# DESCRIPTION OF THE TASK
All pictures are to be dropped, and everything else in the data duplicated exactly.

"""

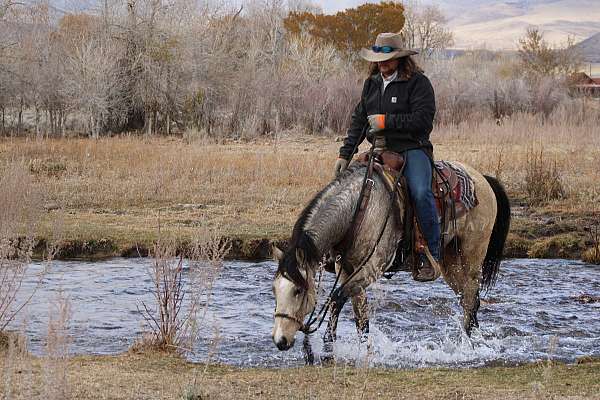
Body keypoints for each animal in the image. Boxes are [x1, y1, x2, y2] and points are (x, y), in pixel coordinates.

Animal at [272, 151, 510, 362]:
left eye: (298, 290)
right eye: (275, 290)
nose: (280, 341)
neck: (358, 209)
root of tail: (482, 179)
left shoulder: (372, 268)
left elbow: (336, 300)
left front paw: (323, 350)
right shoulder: (347, 269)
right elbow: (360, 316)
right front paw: (365, 351)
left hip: (471, 258)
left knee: (470, 301)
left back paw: (468, 347)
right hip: (450, 262)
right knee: (468, 300)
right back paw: (473, 343)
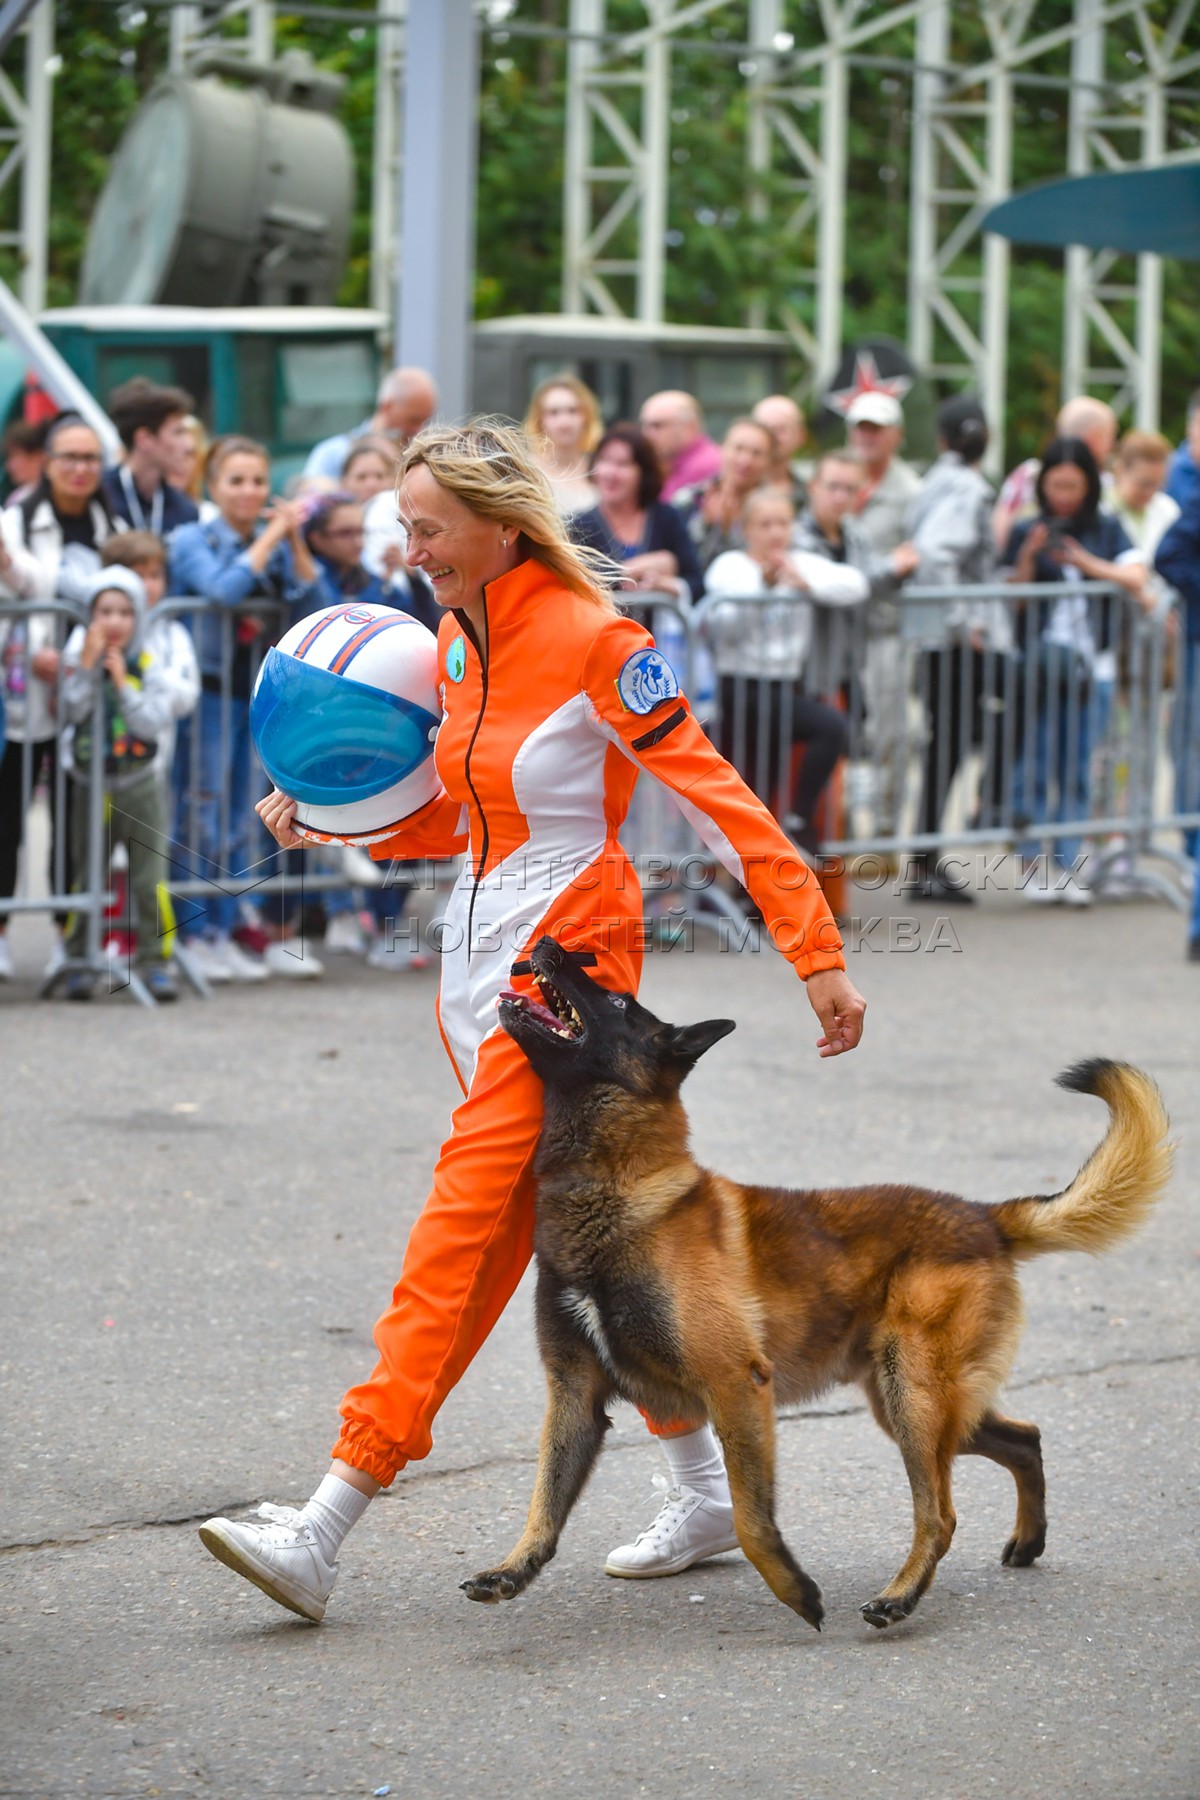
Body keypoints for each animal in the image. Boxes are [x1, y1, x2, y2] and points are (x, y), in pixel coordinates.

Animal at [462, 936, 1172, 1632]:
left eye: (615, 1000)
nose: (549, 942)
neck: (615, 1188)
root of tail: (983, 1216)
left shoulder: (737, 1386)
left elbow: (751, 1519)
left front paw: (796, 1591)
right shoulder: (575, 1395)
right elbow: (545, 1500)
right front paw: (512, 1570)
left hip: (915, 1400)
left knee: (940, 1514)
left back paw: (900, 1596)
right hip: (915, 1403)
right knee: (1025, 1439)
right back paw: (1027, 1542)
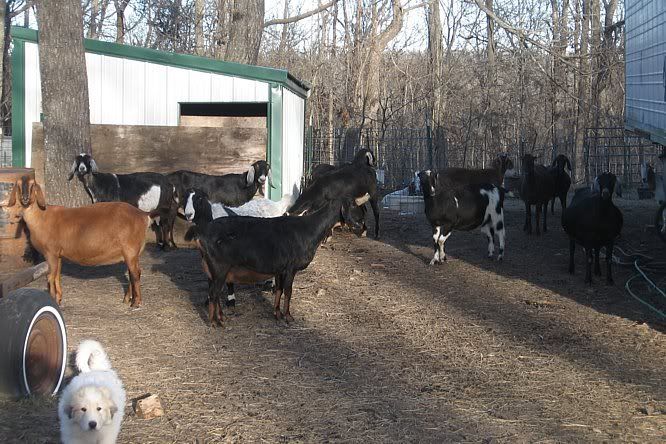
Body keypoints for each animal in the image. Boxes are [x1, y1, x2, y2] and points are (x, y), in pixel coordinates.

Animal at [6, 176, 153, 307]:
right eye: (19, 185)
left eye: (32, 185)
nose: (25, 198)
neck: (41, 217)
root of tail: (143, 215)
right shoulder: (58, 254)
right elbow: (57, 276)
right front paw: (59, 299)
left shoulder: (50, 252)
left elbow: (50, 277)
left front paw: (53, 300)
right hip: (132, 253)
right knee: (133, 272)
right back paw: (127, 299)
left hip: (130, 250)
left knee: (135, 274)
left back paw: (136, 303)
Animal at [184, 198, 355, 326]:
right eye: (353, 205)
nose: (359, 226)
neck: (308, 229)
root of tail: (202, 233)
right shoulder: (290, 268)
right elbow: (288, 291)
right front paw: (288, 316)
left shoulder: (280, 269)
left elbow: (278, 289)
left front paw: (277, 313)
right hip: (219, 267)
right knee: (213, 293)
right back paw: (215, 322)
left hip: (215, 271)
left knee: (215, 293)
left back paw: (221, 317)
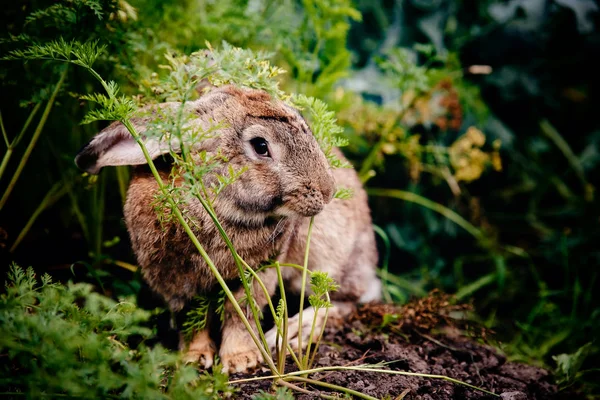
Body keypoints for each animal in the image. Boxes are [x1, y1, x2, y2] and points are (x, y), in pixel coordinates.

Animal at [75, 85, 382, 376]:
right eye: (260, 145)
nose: (328, 190)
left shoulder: (258, 272)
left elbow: (241, 313)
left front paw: (240, 361)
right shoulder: (175, 282)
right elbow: (190, 320)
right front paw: (193, 358)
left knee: (339, 301)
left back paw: (293, 333)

"""

# EXERCISE RESPONSE
Body keypoints for each animal in the image. Boxes are [x1, y1, x2, y2] and points are (x, y), in pixel coordinates.

Animal at [272, 151, 510, 362]:
left eye: (298, 290)
right eye: (275, 290)
nose: (280, 341)
neck: (358, 209)
root of tail: (482, 179)
left shoulder: (372, 268)
left elbow: (336, 300)
left front paw: (323, 350)
right shoulder: (347, 269)
right elbow: (360, 316)
right front paw: (365, 351)
left hip: (471, 258)
left knee: (470, 301)
left back paw: (468, 347)
right hip: (450, 262)
right knee: (468, 300)
right back paw: (473, 343)
Body keypoints for each animal in the image. Boxes are [x1, y1, x2, y2] and points are (x, y), in pixel coordinates.

Animal at [462, 936, 1172, 1632]:
left eye: (615, 1000)
nose: (549, 942)
neck: (615, 1188)
root of tail: (983, 1216)
left shoulder: (737, 1386)
left elbow: (751, 1519)
left front paw: (796, 1591)
right shoulder: (575, 1395)
right elbow: (545, 1500)
right front paw: (512, 1570)
left hip: (915, 1400)
left knee: (940, 1514)
left back paw: (900, 1596)
right hip: (915, 1403)
right knee: (1025, 1439)
right back paw: (1027, 1542)
Body keypoints for each animal in the image. Boxes are [x1, y1, x2, y2] and points are (x, y), in pixel coordinates.

Animal at [6, 176, 153, 307]:
right eye: (19, 185)
left eye: (32, 185)
nose: (25, 198)
neck: (41, 217)
root of tail: (143, 215)
right shoulder: (58, 254)
right elbow: (57, 276)
right front paw: (59, 299)
left shoulder: (50, 252)
left elbow: (50, 277)
left front paw: (53, 300)
right hip: (132, 253)
right knee: (133, 272)
right back paw: (127, 299)
left hip: (130, 250)
left knee: (135, 274)
left back paw: (136, 303)
Animal at [184, 198, 355, 326]:
right eye: (353, 205)
nose: (359, 226)
neck: (308, 229)
root of tail: (202, 233)
right shoulder: (290, 268)
right elbow: (288, 291)
right front paw: (288, 316)
left shoulder: (280, 269)
left elbow: (278, 289)
left front paw: (277, 313)
right hip: (219, 267)
right knee: (213, 293)
right back paw: (215, 322)
left hip: (215, 271)
left knee: (215, 293)
left back paw: (221, 317)
Body keypoints for each animal in the image. Boxes are [x1, y1, x2, y2] and points are (x, y), in pixel coordinates.

Animal at [75, 85, 382, 376]:
right eye: (260, 145)
nose: (328, 190)
left shoulder: (258, 272)
left elbow: (241, 313)
left front paw: (240, 361)
right shoulder: (175, 282)
right elbow: (190, 320)
right front paw: (193, 358)
left knee: (339, 301)
left back paw: (293, 333)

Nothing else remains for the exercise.